- _READING PASSAGE_
** Begin **

NCERT Solutions for Class 11 Physics Chapter 6 – Work, Energy, and Power
Complete solutions with kinetic energy, potential energy, work-energy theorem, collisions, and free PDF for Chapter 6.
About Chapter 6 – Work, Energy, and Power
Chapter 6, Work, Energy, and Power, introduces three of the most central concepts in all of physics. These concepts provide an alternative and often more powerful approach to solving mechanics problems than Newton's laws alone. The chapter begins by defining work in a precise scientific sense: work is done when a force causes displacement, and is calculated as W = F · d cosθ. Students learn that work is a scalar quantity and can be positive, negative, or zero depending on the angle between force and displacement.
The concept of kinetic energy (energy of motion, KE = ½mv²) and potential energy (energy stored due to position, PE = mgh for gravity; PE = ½kx² for springs) are rigorously defined. The pivotal Work-Energy Theorem states that the net work done on an object equals the change in its kinetic energy, providing a scalar alternative to vector-based force analysis. Students also encounter the principle of conservation of mechanical energy – in a system with only conservative forces, total mechanical energy (KE + PE) remains constant.
The chapter also covers power (rate of doing work, P = W/t = Fv), different types of energy, and an in-depth analysis of elastic and inelastic collisions in one and two dimensions. Collisions are particularly important for board and competitive exams. For CBSE students, the work-energy theorem and energy conservation principle are frequently tested. JEE aspirants must master variable force work calculations using integration, and the coefficient of restitution in collision problems, which are regularly asked in entrance examinations.
NCERT Solutions for Class 11 Physics Chapter 6 – Free PDF Download
NCERT Solutions – Chapter 6: Work, Energy, and Power (All Exercises)
Download solved PDF with all exercises: work done by constant and variable forces, energy conservation problems, collision numericals.
Important Formulas – Chapter 6: Work, Energy, and Power
| Concept | Formula | Description |
|---|---|---|
| Work Done (constant force) | W = F d cosθ = F⃗ · d⃗ | θ = angle between force and displacement vectors |
| Work Done (variable force) | W = ∫F dx | Area under F-x graph |
| Kinetic Energy | KE = ½mv² | Energy due to motion; always positive |
| Work-Energy Theorem | W_net = ΔKE = ½mv² − ½mu² | Net work done = change in kinetic energy |
| Gravitational PE | U = mgh | Potential energy at height h; reference at h = 0 |
| Spring (Elastic) PE | U = ½kx² | k = spring constant; x = compression/extension |
| Conservation of Mechanical Energy | KE + PE = constant | Valid only for conservative forces (no friction) |
| Power | P = W/t = F·v cosθ | Rate of doing work; unit = Watt (W) |
| Elastic Collision (1D) – velocities | v₁ = (m₁−m₂)u₁/(m₁+m₂) + 2m₂u₂/(m₁+m₂) | Both KE and momentum conserved |
| Perfectly Inelastic Collision | v = (m₁u₁ + m₂u₂)/(m₁+m₂) | Bodies stick together; only momentum conserved |
| Loss in KE (inelastic) | ΔKE = ½μ(u₁−u₂)² | μ = m₁m₂/(m₁+m₂) is reduced mass |
| Coefficient of Restitution | e = (v₂−v₁)/(u₁−u₂) | e = 1 (elastic), e = 0 (perfectly inelastic) |
Subtopics of Chapter 6 – Work, Energy, and Power
6.1 The Concept of Work
Scientific definition of work. W = Fd cosθ. Work is zero if force ⊥ displacement (e.g., centripetal force) or if there is no displacement.

** End **

- _WRITTEN EXERCISE A_
Rewrite the records starting with the line that contains "genus: Craspedia" and going on through the end of the records, putting "binomial name" in place of "scientific name" and leaving everything else the same.
The text and the records have nothing to do with each other.

- _DATA FOR THIS EXERCISE_
** Begin **

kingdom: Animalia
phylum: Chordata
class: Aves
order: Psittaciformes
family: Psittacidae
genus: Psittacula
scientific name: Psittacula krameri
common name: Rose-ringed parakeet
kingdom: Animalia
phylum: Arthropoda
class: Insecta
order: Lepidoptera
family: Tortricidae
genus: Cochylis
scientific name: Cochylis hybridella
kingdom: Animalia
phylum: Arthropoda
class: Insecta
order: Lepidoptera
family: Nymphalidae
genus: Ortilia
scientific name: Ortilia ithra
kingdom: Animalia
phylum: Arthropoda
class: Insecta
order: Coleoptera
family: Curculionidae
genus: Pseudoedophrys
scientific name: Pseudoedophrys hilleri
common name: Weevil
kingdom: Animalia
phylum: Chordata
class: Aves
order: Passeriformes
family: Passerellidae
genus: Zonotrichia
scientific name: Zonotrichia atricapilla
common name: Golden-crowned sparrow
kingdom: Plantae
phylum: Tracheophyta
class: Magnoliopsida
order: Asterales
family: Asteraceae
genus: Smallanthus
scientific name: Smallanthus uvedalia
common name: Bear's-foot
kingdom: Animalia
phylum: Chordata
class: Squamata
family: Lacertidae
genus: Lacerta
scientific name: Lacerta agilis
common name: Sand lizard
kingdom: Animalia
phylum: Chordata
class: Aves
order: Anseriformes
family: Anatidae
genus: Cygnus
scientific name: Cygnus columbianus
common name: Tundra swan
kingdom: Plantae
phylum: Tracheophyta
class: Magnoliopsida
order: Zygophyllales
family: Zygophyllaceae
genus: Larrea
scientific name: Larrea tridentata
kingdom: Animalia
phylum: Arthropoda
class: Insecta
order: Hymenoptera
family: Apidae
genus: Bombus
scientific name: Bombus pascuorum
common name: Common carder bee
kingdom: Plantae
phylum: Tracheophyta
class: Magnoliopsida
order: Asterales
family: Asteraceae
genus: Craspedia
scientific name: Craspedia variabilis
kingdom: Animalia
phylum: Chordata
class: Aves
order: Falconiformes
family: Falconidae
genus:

** End **

- _WRITTEN EXERCISE B_
Answer these questions about the page on work, energy, and power:
(i) Depending on the angle between force and displacement, what three kinds of values can work have?
(ii) What unit of power does the formula table give?
(iii) What value of the coefficient of restitution goes with a perfectly inelastic collision?

- _EXPECTED OUTPUT A_
genus: Craspedia
binomial name: Craspedia variabilis
kingdom: Animalia
phylum: Chordata
class: Aves
order: Falconiformes
family: Falconidae
genus:

- _EXPECTED OUTPUT B_
(i) Positive, negative, or zero.
(ii) Watt (W).
(iii) e = 0.